The region’s strengths are also why life science giants choose to expand their operations here. Take Lonza’s Capsugel facility in Greenwood for example. In operation for 50 years, the facility manufactures empty capsules and finished dosage forms for the global biopharma and consumer health and nutrition markets. And in 2017, when Basel, Switzerland-based Lonza acquired Capsugel, they invested $46 million in the Upstate production facility, adding 50,000-square-feet of production space.
“We chose Greenwood because there is a rich pipeline of talent in this area,” says Travis Dover, VP of Capsule Operations at Lonza. “Not only do we have access to wonderful engineering institutes, we have great talent in terms of manufacturing capabilities on the shop floor, … and we use utilize our support system through the technical colleges for our shop floor workers, technical training, OHSA training, and other skillsets that are required for our operation.”
Responding to the Pandemic with Resolve, Innovation
From fast-tracking antimicrobial fabric production, to ramping up chemical disinfectants, Upstate companies are responding to the pandemic’s challenges with innovation and resolve.
Standard Textile in Union has developed a chemical finish that enables its textiles to be converted to medical gowns.
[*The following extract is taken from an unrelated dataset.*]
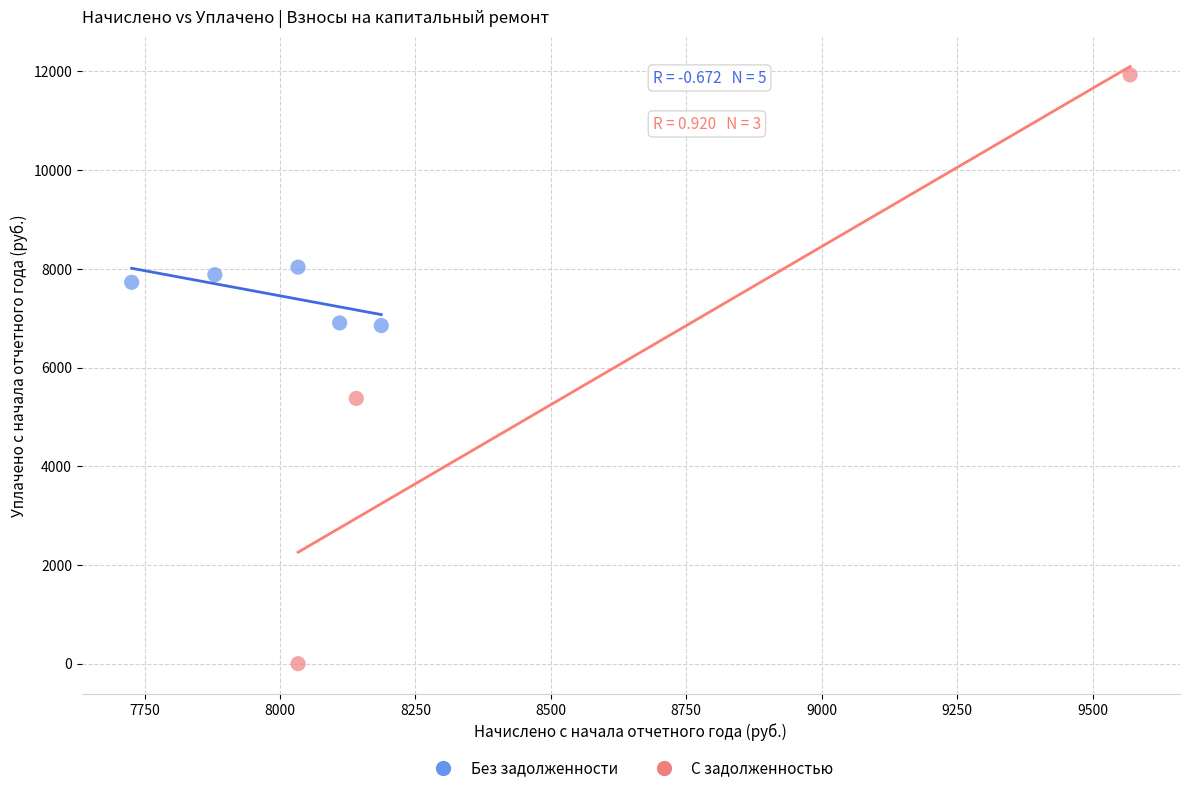

What are all the series names shown in the legend?

Без задолженности, С задолженностью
Fibertex Nonwovens in Gray Court has run product trials for face masks, and it has increased production of its antibacterial wipes distributed to value retailers. And Humimic Medical repurposed its manufacturing capacity to produce 80,000+ face shields.
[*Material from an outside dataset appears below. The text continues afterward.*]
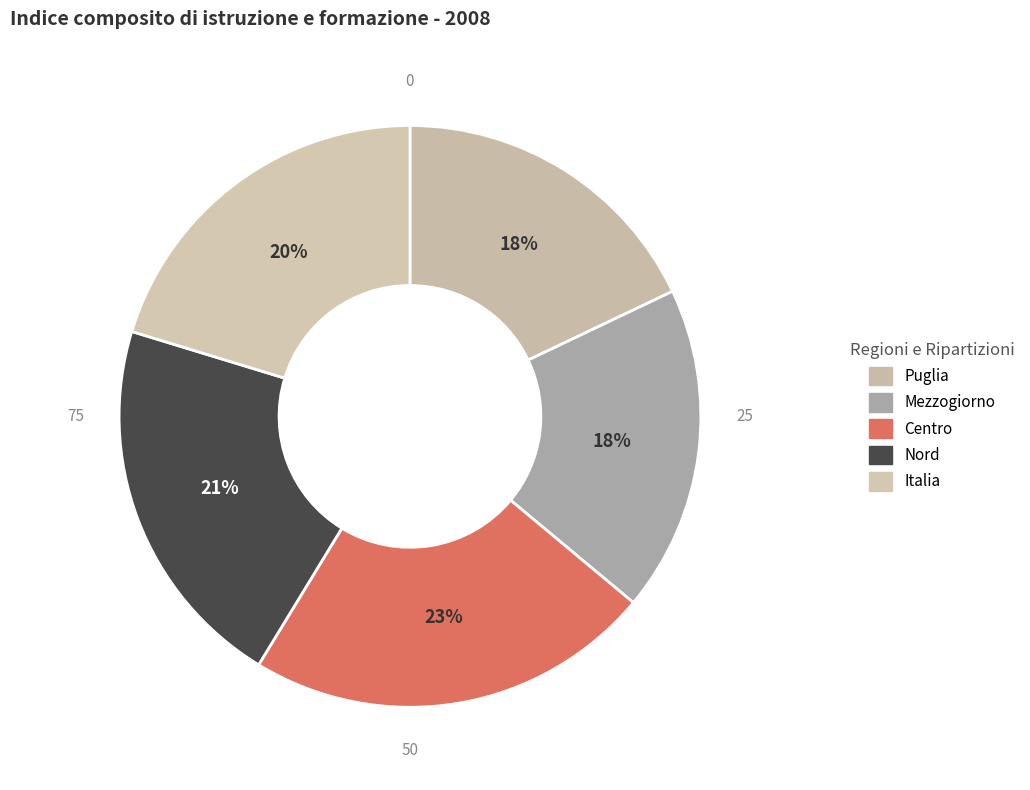

Do Nord and Mezzogiorno together represent more than half of the pie?

No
Milliken, a Spartanburg-headquartered company with a 150+ year history of innovation, is another company at the forefront of providing solutions: the company has leveraged its materials science expertise to manufacture fabrics for used in PPE gowns and headcovers for healthcare professionals.
These new textiles complement Milliken’s breakthrough BioSmart™ antimicrobial technology, which harnesses the power of bleach to kill up to 99.9% of common bacteria on contact and is used to manufacture scrubs, lab coats, and hospital privacy curtains.
Aligning Resources to Quickly Pivot
The National Council of Textile Organizations (NCTO) recently spoke with Jeff Morris, senior vice president of Protective Fabrics at Milliken, about the company’s efforts. The company quickly worked to adapt existing products to meet PPE standards, and to get fabrics into production with a domestic network of cut and sew operations — all occurring within about a week’s time.
“As we move forward, there are a number of lessons industries can apply from this experience. You need to have diversity in your supply chain,” Morris said to NCTO. “You need to keep domestic manufacturing more viable. Furthermore, this has opened our eyes to the necessity of medical PPE at any time, something which inspires us to support both now and into the future. It is not always about the lowest price.”
Another Upstate manufacturing pivot: Spartanburg-based companies Milliken and Contec Inc. have joined together to mass-produce Contec Inc.’s Sporicidin brand disinfectant — used often to treat mold and water damage — which is qualified to kill the coronavirus.
“Spartanburg companies are rising to meet the global challenges brought on by COVID-19,” Halsey Cook, president and CEO of Milliken & Company, said in a release. “Partnering with Contec Inc. was a natural fit, and gave Milliken the opportunity to quickly reconfigure our manufacturing capabilities and rapidly solve problems for our customers and communities.”
Sporicidin production at Milliken began on Tuesday, May 12, after a record ramp-up of only four weeks. Typical similar partnerships require three to six months to arrange.
That’s what you find in the Upstate: an agile business environment where challenges are met with collaboration, a “can-do” attitude and advanced manufacturing strengths that enable companies to turn on a dime.